- What is required
Output the lines exactly as they appear, beginning with the line containing "collection date as typed: 13 Aug 1918" and ending with the line containing "state / province: South Carolina", both included.

- Records for this task
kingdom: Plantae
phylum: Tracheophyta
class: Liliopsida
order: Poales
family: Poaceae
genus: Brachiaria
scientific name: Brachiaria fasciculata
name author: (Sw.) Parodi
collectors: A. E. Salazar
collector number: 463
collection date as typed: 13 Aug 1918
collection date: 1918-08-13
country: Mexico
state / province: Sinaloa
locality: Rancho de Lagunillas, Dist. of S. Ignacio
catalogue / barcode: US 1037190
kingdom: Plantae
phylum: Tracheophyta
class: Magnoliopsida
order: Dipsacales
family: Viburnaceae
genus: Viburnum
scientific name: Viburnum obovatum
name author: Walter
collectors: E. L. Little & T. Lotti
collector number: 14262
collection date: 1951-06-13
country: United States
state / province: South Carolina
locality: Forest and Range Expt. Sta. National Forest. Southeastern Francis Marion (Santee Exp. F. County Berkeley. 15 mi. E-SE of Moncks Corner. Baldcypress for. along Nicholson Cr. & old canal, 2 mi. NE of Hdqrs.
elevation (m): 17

- Solution for this problem
collection date as typed: 13 Aug 1918
collection date: 1918-08-13
country: Mexico
state / province: Sinaloa
locality: Rancho de Lagunillas, Dist. of S. Ignacio
catalogue / barcode: US 1037190
kingdom: Plantae
phylum: Tracheophyta
class: Magnoliopsida
order: Dipsacales
family: Viburnaceae
genus: Viburnum
scientific name: Viburnum obovatum
name author: Walter
collectors: E. L. Little & T. Lotti
collector number: 14262
collection date: 1951-06-13
country: United States
state / province: South Carolina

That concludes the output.